Hugging Face Makes AI Dataset Streaming 100x Faster

April 20, 20261 min read

TL;DR

New streaming improvements cut download wait times from hours to seconds, letting you train on terabyte datasets without storing them locally.

Hugging Face has dramatically improved its dataset streaming capabilities, cutting request volumes by 99% while doubling data throughput. The enhancements address a critical bottleneck in large-scale AI training where downloading multi-terabyte datasets could previously stall workflows for hours.

The improvements target two key phases: startup initialization and ongoing data streaming. During startup, redundant requests that previously caused IP blocking have been eliminated through smarter caching and parallelization. For continuous streaming, larger request sizes and prefetching mechanisms now deliver data twice as fast.

These optimizations stem from real-world challenges Hugging Face encountered while training its own models.
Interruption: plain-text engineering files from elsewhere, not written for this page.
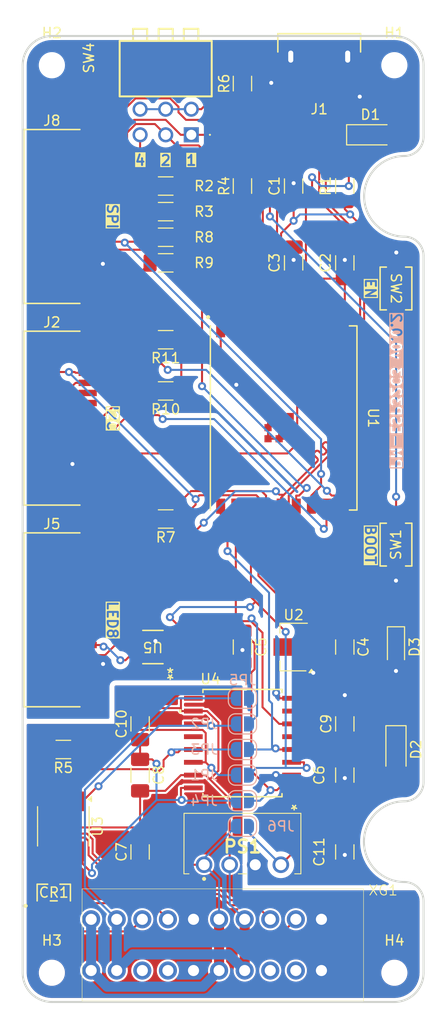
<source format=kicad_pcb>
(kicad_pcb
	(version 20240108)
	(generator "pcbnew")
	(generator_version "8.0")
	(general
		(thickness 1.6)
		(legacy_teardrops no)
	)
	(paper "A5" portrait)
	(title_block
		(title "${article} v${version}")
	)
	(layers
		(0 "F.Cu" signal)
		(31 "B.Cu" signal)
		(32 "B.Adhes" user "B.Adhesive")
		(33 "F.Adhes" user "F.Adhesive")
		(34 "B.Paste" user)
		(35 "F.Paste" user)
		(36 "B.SilkS" user "B.Silkscreen")
		(37 "F.SilkS" user "F.Silkscreen")
		(38 "B.Mask" user)
		(39 "F.Mask" user)
		(40 "Dwgs.User" user "User.Drawings")
		(41 "Cmts.User" user "User.Comments")
		(42 "Eco1.User" user "User.Eco1")
		(43 "Eco2.User" user "User.Eco2")
		(44 "Edge.Cuts" user)
		(45 "Margin" user)
		(46 "B.CrtYd" user "B.Courtyard")
		(47 "F.CrtYd" user "F.Courtyard")
		(48 "B.Fab" user)
		(49 "F.Fab" user)
		(50 "User.1" user)
		(51 "User.2" user)
		(52 "User.3" user)
		(53 "User.4" user)
		(54 "User.5" user)
		(55 "User.6" user)
		(56 "User.7" user)
		(57 "User.8" user)
		(58 "User.9" user)
	)
	(setup
		(pad_to_mask_clearance 0)
		(allow_soldermask_bridges_in_footprints no)
		(aux_axis_origin 75 100)
		(grid_origin 75 100)
		(pcbplotparams
			(layerselection 0x00010fc_ffffffff)
			(plot_on_all_layers_selection 0x0000000_00000000)
			(disableapertmacros no)
			(usegerberextensions no)
			(usegerberattributes yes)
			(usegerberadvancedattributes yes)
			(creategerberjobfile yes)
			(dashed_line_dash_ratio 12.000000)
			(dashed_line_gap_ratio 3.000000)
			(svgprecision 4)
			(plotframeref no)
			(viasonmask no)
			(mode 1)
			(useauxorigin no)
			(hpglpennumber 1)
			(hpglpenspeed 20)
			(hpglpendiameter 15.000000)
			(pdf_front_fp_property_popups yes)
			(pdf_back_fp_property_popups yes)
			(dxfpolygonmode yes)
			(dxfimperialunits yes)
			(dxfusepcbnewfont yes)
			(psnegative no)
			(psa4output no)
			(plotreference yes)
			(plotvalue yes)
			(plotfptext yes)
			(plotinvisibletext no)
			(sketchpadsonfab no)
			(subtractmaskfromsilk no)
			(outputformat 1)
			(mirror no)
			(drillshape 1)
			(scaleselection 1)
			(outputdirectory "")
		)
	)
	(property "article" "PM-ESP32C3")
	(property "version" "0.0.2")
	(net 0 "")
	(net 1 "/EN")
	(net 2 "GND")
	(net 3 "unconnected-(J1-ID-Pad4)")
	(net 4 "Net-(R4-Pad2)")
	(net 5 "/SCL")
	(net 6 "/SDA")
	(net 7 "/USB_D+")
	(net 8 "/USB_D-")
	(net 9 "+5V")
	(net 10 "unconnected-(J2-Pin_4-Pad4)")
	(net 11 "+3.3V")
	(net 12 "/SCK")
	(net 13 "/CS0")
	(net 14 "/MOSI")
	(net 15 "/MISO")
	(net 16 "/CS1")
	(net 17 "Net-(D1-A)")
	(net 18 "unconnected-(J2-Pin_3-Pad3)")
	(net 19 "unconnected-(J2-Pin_5-Pad5)")
	(net 20 "unconnected-(J2-Pin_6-Pad6)")
	(net 21 "Net-(R6-Pad2)")
	(net 22 "unconnected-(J5-Pin_1-Pad1)")
	(net 23 "Net-(J5-Pin_2)")
	(net 24 "/UART_RX")
	(net 25 "/UART_TX")
	(net 26 "/B")
	(net 27 "/A")
	(net 28 "/INT")
	(net 29 "/CS2")
	(net 30 "/CS3")
	(net 31 "+3.3V_ISO")
	(net 32 "Net-(J5-Pin_8)")
	(net 33 "GND_ISO")
	(net 34 "/UART_RX_ISO")
	(net 35 "unconnected-(U4-VO3-Pad12)")
	(net 36 "unconnected-(U4-VI3-Pad5)")
	(net 37 "unconnected-(U4-NC-Pad7)")
	(net 38 "/UART_TX_ISO")
	(net 39 "unconnected-(J5-Pin_7-Pad7)")
	(net 40 "unconnected-(J5-Pin_6-Pad6)")
	(net 41 "Net-(D2-A)")
	(net 42 "PE")
	(net 43 "+5V_ISO")
	(net 44 "Net-(J5-Pin_9)")
	(net 45 "/UART_RTS_ISO")
	(net 46 "/UART_RTS")
	(footprint "MountingHole:MountingHole_2.1mm" (layer "F.Cu") (at 85 145))
	(footprint "Resistor_SMD:R_1206_3216Metric_Pad1.30x1.75mm_HandSolder" (layer "F.Cu") (at 62.3 74.6))
	(footprint "kicad_inventree_lib:SW_TS-1088_XNP-M" (layer "F.Cu") (at 85.16 77.14 -90))
	(footprint "kicad_inventree_lib:ESP32-C3-WROOM-02U_EXP" (layer "F.Cu") (at 74.01 89.98 -90))
	(footprint "Capacitor_SMD:C_1206_3216Metric_Pad1.33x1.80mm_HandSolder" (layer "F.Cu") (at 80.08 120.32 90))
	(footprint "kicad_inventree_lib:DA03BLP" (layer "F.Cu") (at 64.84 61.9 180))
	(footprint "Package_TO_SOT_SMD:SOT-89-3" (layer "F.Cu") (at 75 112.7 180))
	(footprint "kicad_inventree_lib:CONN5_H83-S1S_XKB" (layer "F.Cu") (at 78.84 56.9989 180))
	(footprint "Resistor_SMD:R_1206_3216Metric_Pad1.30x1.75mm_HandSolder" (layer "F.Cu") (at 62.3 82.22 180))
	(footprint "kicad_inventree_lib:SOT23-3_LTF" (layer "F.Cu") (at 51.19 137.0459))
	(footprint "Capacitor_SMD:C_1206_3216Metric_Pad1.33x1.80mm_HandSolder" (layer "F.Cu") (at 80.08 112.7 -90))
	(footprint "MountingHole:MountingHole_2.1mm" (layer "F.Cu") (at 51 145))
	(footprint "Package_SO:SOIC-8_3.9x4.9mm_P1.27mm" (layer "F.Cu") (at 52.14 130.48 -90))
	(footprint "Capacitor_SMD:C_1206_3216Metric_Pad1.33x1.80mm_HandSolder" (layer "F.Cu") (at 80.08 125.4 -90))
	(footprint "MountingHole:MountingHole_2.1mm" (layer "F.Cu") (at 51 55))
	(footprint "kicad_inventree_lib:CONN10_AFA07-S10_JUS" (layer "F.Cu") (at 51 70 -90))
	(footprint "Resistor_SMD:R_1206_3216Metric_Pad1.30x1.75mm_HandSolder" (layer "F.Cu") (at 62.3 87.3 180))
	(footprint "Diode_SMD:D_SOD-323_HandSoldering" (layer "F.Cu") (at 85.16 112.7 -90))
	(footprint "Resistor_SMD:R_1206_3216Metric_Pad1.30x1.75mm_HandSolder" (layer "F.Cu") (at 52.14 122.86 180))
	(footprint "Resistor_SMD:R_1206_3216Metric_Pad1.30x1.75mm_HandSolder" (layer "F.Cu") (at 69.92 66.98 90))
	(footprint "Capacitor_SMD:C_1206_3216Metric_Pad1.33x1.80mm_HandSolder" (layer "F.Cu") (at 75 74.6 90))
	(footprint "Capacitor_SMD:C_1206_3216Metric_Pad1.33x1.80mm_HandSolder" (layer "F.Cu") (at 75 66.98 90))
	(footprint "kicad_inventree_lib:DBV6-M" (layer "F.Cu") (at 61.03 112.7 180))
	(footprint "Capacitor_SMD:C_1206_3216Metric_Pad1.33x1.80mm_HandSolder" (layer "F.Cu") (at 59.76 125.4 -90))
	(footprint "Resistor_SMD:R_1206_3216Metric_Pad1.30x1.75mm_HandSolder" (layer "F.Cu") (at 62.3 100 180))
	(footprint "Resistor_SMD:R_1206_3216Metric_Pad1.30x1.75mm_HandSolder" (layer "F.Cu") (at 69.92 56.82 90))
	(footprint "Capacitor_SMD:C_1206_3216Metric_Pad1.33x1.80mm_HandSolder" (layer "F.Cu") (at 80.08 133.02 -90))
	(footprint "Diode_SMD:D_SOD-123" (layer "F.Cu") (at 82.62 61.9))
	(footprint "kicad_inventree_lib:DG141R-2.54-10P" (layer "F.Cu") (at 54 147.8))
	(footprint "kicad_inventree_lib:CONN10_AFA07-S10_JUS" (layer "F.Cu") (at 51 110 -90))
	(footprint "Resistor_SMD:R_1206_3216Metric_Pad1.30x1.75mm_HandSolder"
		(layer "F.Cu")
		(uuid "b129e661-47b1-4186-a741-efb2652195cb")
		(at 62.3 66.98 180)
		(descr "Resistor SMD 1206 (3216 Metric), square (rectangular) end terminal, IPC_7351 nominal with elongated pad for handsoldering. (Body size source: IPC-SM-782 page 72, https://www.pcb-3d.com/wordpress/wp-content/uploads/ipc-sm-782a_amendment_1_and_2.pdf), generated with kicad-footprint-generator")
		(tags "resistor handsolder")
		(property "Reference" "R2"
			(at -3.81 0 0)
			(layer "F.SilkS")
			(uuid "c48f6f70-df10-482c-9e7c-b146a014e0e7")
			(effects
				(font
					(size 1 1)
					(thickness 0.15)
				)
			)
		)
		(property "Value" "10k"
			(at 0 1.82 0)
			(layer "F.Fab")
			(uuid "c882059a-65ab-4bb5-8ec1-ce948e5c4555")
			(effects
				(font
					(size 1 1)
					(thickness 0.15)
				)
			)
		)
		(property "Footprint" "Resistor_SMD:R_1206_3216Metric_Pad1.30x1.75mm_HandSolder"
			(at 0 0 180)
			(unlocked yes)
			(layer "F.Fab")
			(hide yes)
			(uuid "e76c8af6-9741-4445-9654-cefa5d2c90f7")
			(effects
				(font
					(size 1.27 1.27)
					(thickness 0.15)
				)
			)
		)
		(property "Datasheet" "http://inventree.network/part/26/"
			(at 0 0 180)
			(unlocked yes)
			(layer "F.Fab")
			(hide yes)
			(uuid "6471a22c-f79b-436e-b412-a01863062036")
			(effects
				(font
					(size 1.27 1.27)
					(thickness 0.15)
				)
			)
		)
		(property "Description" "Resistor"
			(at 0 0 180)
			(unlocked yes)
			(layer "F.Fab")
			(hide yes)
			(uuid "ed7efecb-fb34-4bee-ab92-7dd3a23b4c27")
			(effects
				(font
					(size 1.27 1.27)
					(thickness 0.15)
				)
			)
		)
		(property "NextPCB_price" "0.00169"
			(at 0 0 180)
			(unlocked yes)
			(layer "F.Fab")
			(hide yes)
			(uuid "23c860ed-e919-4c14-baaa-248a0b82f2cd")
			(effects
				(font
					(size 1 1)
					(thickness 0.15)
				)
			)
		)
		(property "NextPCB_url" "https://www.hqonline.com/product-detail/chip-resistors-fojan-frc1206f3301ts-2500354421"
			(at 0 0 180)
			(unlocked yes)
			(layer "F.Fab")
			(hide yes)
			(uuid "8cc61873-540a-4520-9d2f-bf44d5b86550")
			(effects
				(font
					(size 1 1)
					(thickness 0.15)
				)
			)
		)
		(property "part_ipn" "R_10k_1206_1%"
			(at 0 0 180)
			(unlocked yes)
			(layer "F.Fab")
			(hide yes)
			(uuid "8cef141b-ca89-4a47-b81c-19b686dc441b")
			(effects
				(font
					(size 1 1)
					(thickness 0.15)
				)
			)
		)
		(property "Manufacturer" ""
			(at 0 0 180)
			(unlocked yes)
			(layer "F.Fab")
			(hide yes)
			(uuid "56b786a4-d19f-4c69-bd1a-34a1b8df35aa")
			(effects
				(font
					(size 1 1)
					(thickness 0.15)
				)
			)
		)
		(property ki_fp_filters "R_*")
		(path "/0299910a-5c54-444d-b262-a1d85b249def")
		(sheetname "Корневой лист")
		(sheetfile "PM-ESPC3.kicad_sch")
		(attr smd)
		(fp_line
			(start -0.727064 0.91)
			(end 0.727064 0.91)
			(stroke
				(width 0.12)
				(type solid)
			)
			(layer "F.SilkS")
			(uuid "0afd2c64-cc52-44bb-91ae-6481211b52b7")
		)
		(fp_line
			(start -0.727064 -0.91)
			(end 0.727064 -0.91)
			(stroke
				(width 0.12)
				(type solid)
			)
			(layer "F.SilkS")
			(uuid "483d857e-d765-40ea-9822-c427556f5a71")
		)
		(fp_line
			(start 2.45 1.12)
			(end -2.45 1.12)
			(stroke
				(width 0.05)
				(type solid)
			)
			(layer "F.CrtYd")
			(uuid "504efeb4-f3ce-4998-a8a2-06e139ffb822")
		)
		(fp_line
			(start 2.45 -1.12)
			(end 2.45 1.12)
			(stroke
				(width 0.05)
				(type solid)
			)
			(layer "F.CrtYd")
			(uuid "a51147e5-d14e-4dfd-83f9-c3a61642aa0d")
		)
		(fp_line
			(start -2.45 1.12)
			(end -2.45 -1.12)
			(stroke
				(width 0.05)
				(type solid)
			)
			(layer "F.CrtYd")
			(uuid "2c71fadc-9dfc-440a-8f46-243109c8d2c0")
		)
		(fp_line
			(start -2.45 -1.12)
			(end 2.45 -1.12)
			(stroke
				(width 0.05)
				(type solid)
			)
			(layer "F.CrtYd")
			(uuid "29f53758-4523-452f-b771-07192efe5e56")
		)
		(fp_line
			(start 1.6 0.8)
			(end -1.6 0.8)
			(stroke
				(width 0.1)
				(type solid)
			)
			(layer "F.Fab")
			(uuid "1e2aba1d-f9ba-4ba6-b7bf-5222197d19b5")
		)
		(fp_line
			(start 1.6 -0.8)
			(end 1.6 0.8)
			(stroke
				(width 0.1)
				(type solid)
			)
			(layer "F.Fab")
			(uuid "3165b71c-aa44-498a-9d68-ba1bb1ae7719")
		)
		(fp_line
			(start -1.6 0.8)
			(end -1.6 -0.8)
			(stroke
				(width 0.1)
				(type solid)
	
... [367963 chars truncated]
</source>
During development of the SmolLM3 and nanoVLM projects, the team discovered their test runs were generating over 100,000 requests per minute—enough to trigger automatic blocking from their own infrastructure.

The technical breakthroughs include enhanced file resolution caching and improved handling of DataLoader worker initialization. By reusing cached results from directory listings and file discovery operations, the system now avoids redundant API calls that previously plagued distributed training setups.

Underpinning these improvements is Hugging Face's Xet storage system, which uses content-defined chunking for efficient deduplication. Unlike traditional cloud storage, Xet transfers duplicate data only once, accelerating both uploads and streaming operations. This infrastructure is accessible through the company's pyspark-huggingface package for Spark integration.

For specialized use cases, Hugging Face has also enhanced custom streaming pipelines. The improvements have been validated in projects like LeRobot for video frame sampling and WebDataset for TAR archive streaming, demonstrating flexibility beyond standard dataset formats.

The company is already leveraging these enhancements in its nanoVLM training pipeline, where streaming now matches local SSD read speeds. This represents a significant shift from previous workflows that required three-hour data transfers before training could begin.

Developers can access these improvements by updating to the latest versions of Hugging Face's datasets and huggingfacehub libraries. The changes maintain full backward compatibility, meaning existing code with streaming=True will automatically benefit from the performance gains without modification.